In fact, I don’t think that advertisements on jerseys go far enough. Why isn’t the tip-off sponsored? Free throws should come with bail bondsman phone numbers. The sky’s the limit for in-game ads and sponsorships. Yes, we as fans pay out the nose to follow our favorite players and teams. Yes, it’s upsetting to think that’s not enough for these greedy owners, owners who can’t seem to stop themselves from spending into the red. But the name of the game is profit; the less potential for profit, the more likely we are to lose a season in the future.

It also could mean a new revenue stream for players*. I would argue that placing an ad on a jersey doesn’t turn the jersey into a billboard; it turns the player into a walking, talking, JaVale McGee-ing advertisement. The players should get a cut – a large one – of any new revenue. No one wants to hear about basketball related income anymore after this summer, but this seems to me to be the very definition of BRI. Without the players, there would be no jerseys on which to advertise and no revenue. Divvying up new resources with the players would go a long way toward proving that ownership realizes it’s in a partnership with the players. From the players’ perspective, generating more money through a new source would help offset some of the financial losses the players took during the lockout.

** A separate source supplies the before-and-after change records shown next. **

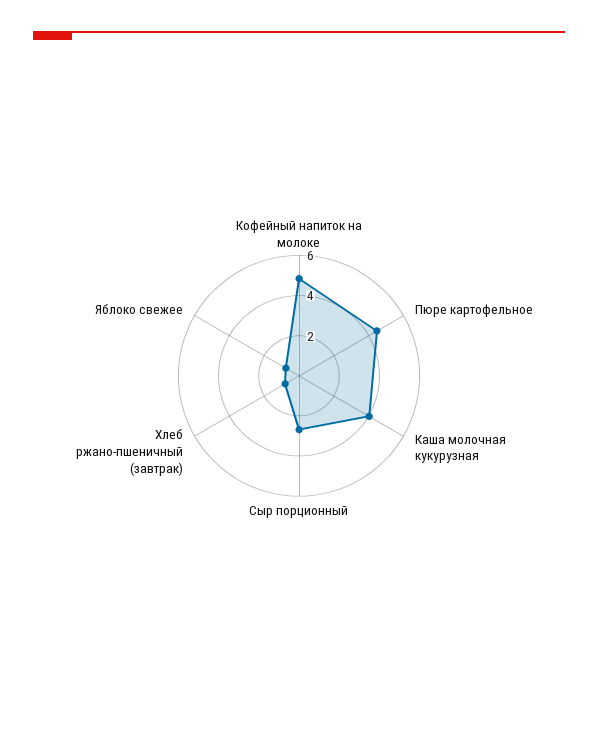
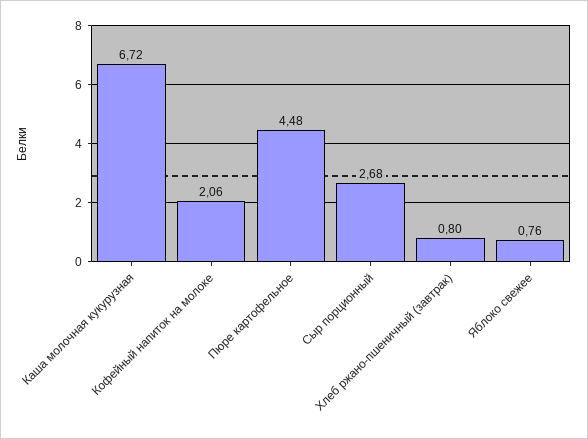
  {
-   "Кофейный напиток на молоке": 5,
+   "Кофейный напиток на молоке": 2.06,
    "Пюре картофельное": 4.48,
-   "Каша молочная кукурузная": 4,
+   "Каша молочная кукурузная": 6.72,
    "Сыр порционный": 2.68,
    "Хлеб ржано-пшеничный (завтрак)": 0.8,
    "Яблоко свежее": 0.76
  }

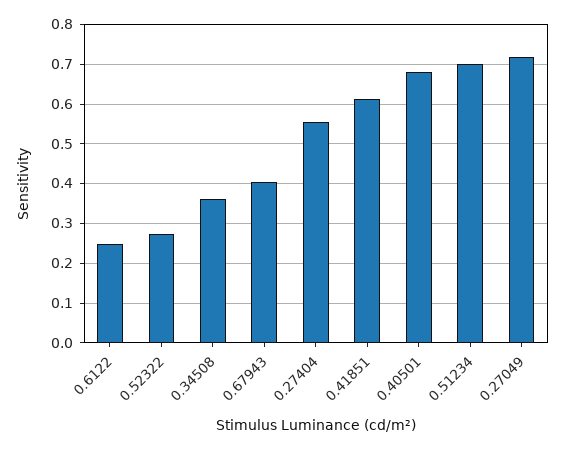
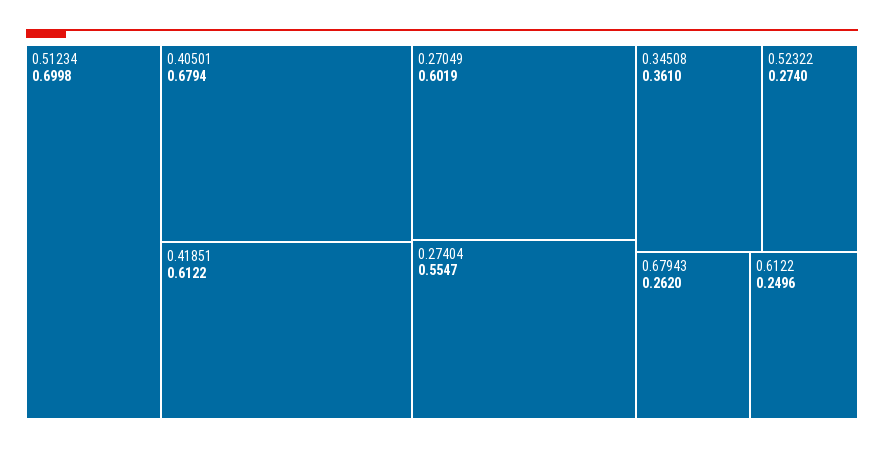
  {
    "0.6122": 0.2496,
    "0.52322": 0.274,
    "0.34508": 0.361,
-   "0.67943": 0.4,
+   "0.67943": 0.262,
    "0.27404": 0.5547,
    "0.41851": 0.6122,
    "0.40501": 0.6794,
    "0.51234": 0.6998,
-   "0.27049": 0.72
+   "0.27049": 0.6019
  }

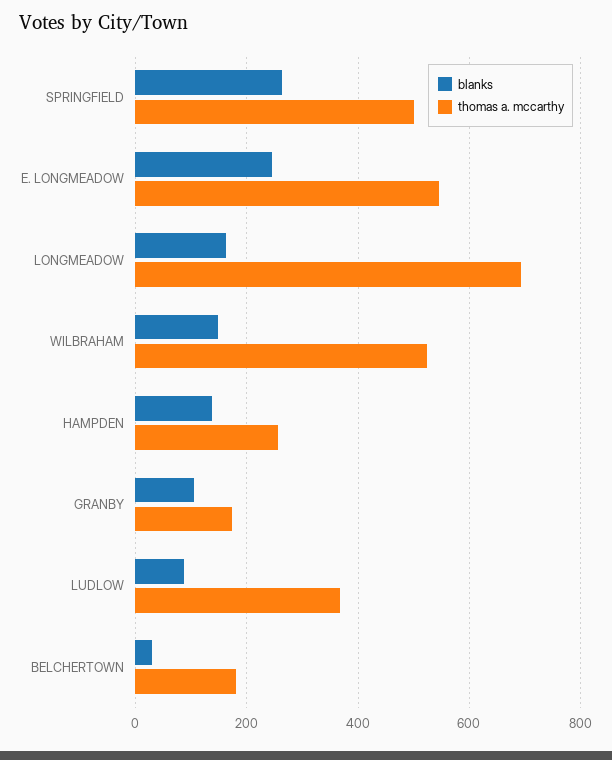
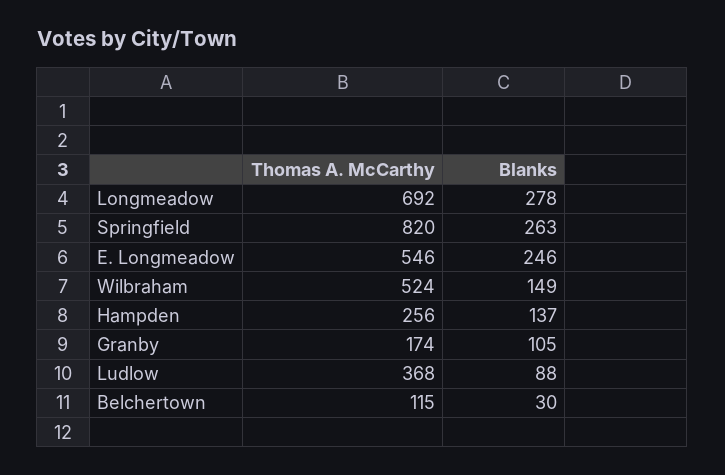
  {
    "blanks": {
      "SPRINGFIELD": 263,
      "E. LONGMEADOW": 246,
-     "LONGMEADOW": 160,
+     "LONGMEADOW": 278,
      "WILBRAHAM": 149,
      "HAMPDEN": 137,
      "GRANBY": 105,
      "LUDLOW": 88,
      "BELCHERTOWN": 30
    },
    "thomas a. mccarthy": {
-     "SPRINGFIELD": 500,
+     "SPRINGFIELD": 820,
      "E. LONGMEADOW": 546,
      "LONGMEADOW": 692,
      "WILBRAHAM": 524,
      "HAMPDEN": 256,
      "GRANBY": 174,
      "LUDLOW": 368,
-     "BELCHERTOWN": 180
+     "BELCHERTOWN": 115
    }
  }

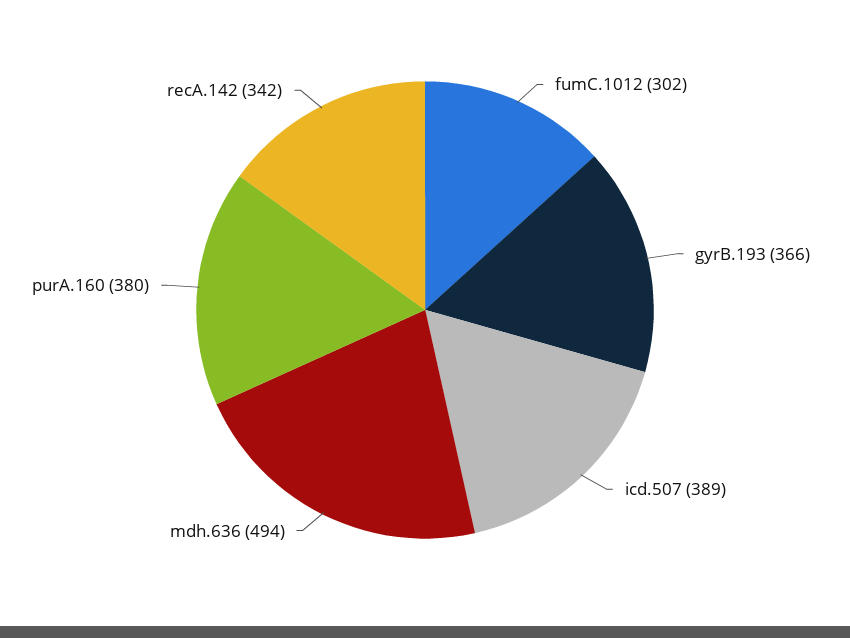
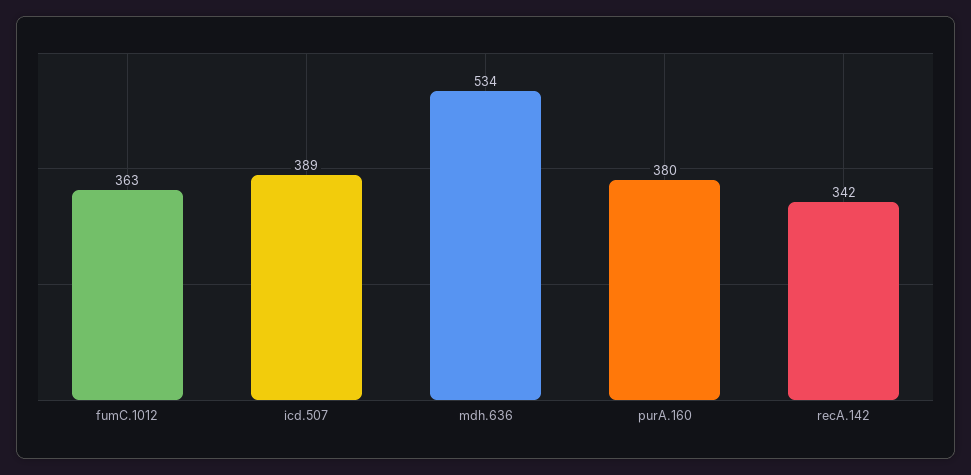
  {
-   "fumC.1012": 302,
+   "fumC.1012": 363,
-   "gyrB.193": 366,
    "icd.507": 389,
-   "mdh.636": 494,
+   "mdh.636": 534,
    "purA.160": 380,
    "recA.142": 342
  }

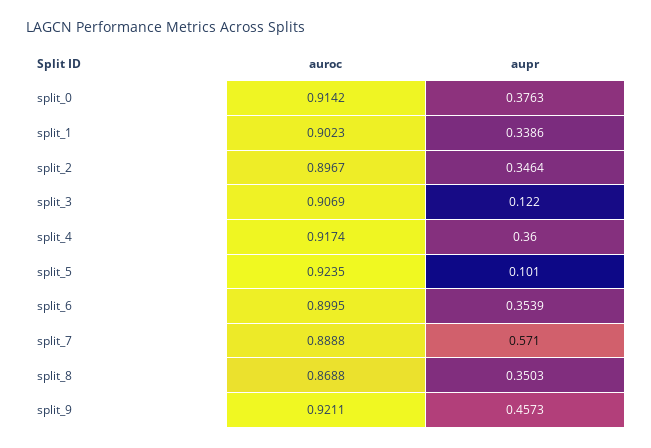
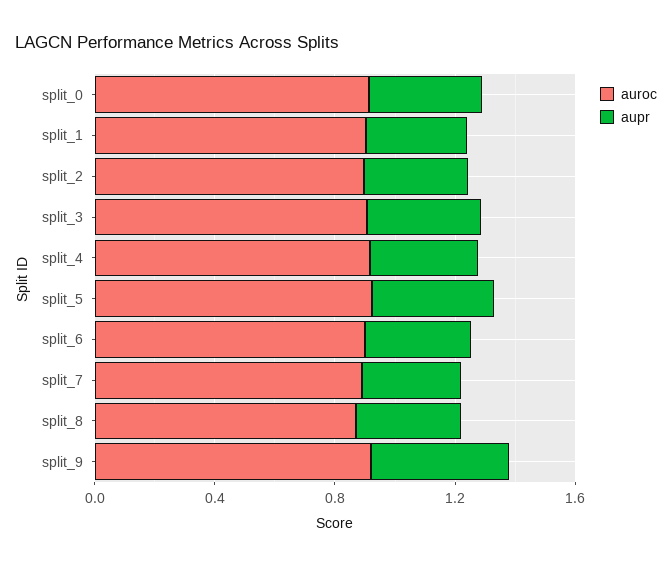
  {
    "auroc": {
      "split_0": 0.9142,
      "split_1": 0.9023,
      "split_2": 0.8967,
      "split_3": 0.9069,
      "split_4": 0.9174,
      "split_5": 0.9235,
      "split_6": 0.8995,
      "split_7": 0.8888,
      "split_8": 0.8688,
      "split_9": 0.9211
    },
    "aupr": {
      "split_0": 0.3763,
      "split_1": 0.3386,
      "split_2": 0.3464,
-     "split_3": 0.122,
+     "split_3": 0.4,
      "split_4": 0.36,
-     "split_5": 0.101,
+     "split_5": 0.4,
      "split_6": 0.3539,
-     "split_7": 0.571,
+     "split_7": 0.3,
      "split_8": 0.3503,
      "split_9": 0.4573
    }
  }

*I’d love to be able to argue that it could mean a reduction in ticket prices, too, but we both know that’s not going to be the case. Though it’s perhaps not insane to consider a future in-game experience similar to visiting a non-subscription website – you get in for free, but you’ll pay by being forced to watch ads.

This is likely an inevitable progression. Perhaps we’ll soon live in an era where a commercial for a fast food restaurant leads into a “find which player is wearing the super-secret advertising patch and win a free milkshake!” contest. After all, we already deal with TV timeouts and in-game car insurance “races” on the Jumbotron.

It’s annoying, sure. But instead of rallying against it, I believe we’re better served by getting out ahead of the issue and forcing it to work for us – and for the players. You can have your new moneymaking toy, NBA owners. You’re just going to have to share it with the rest of us.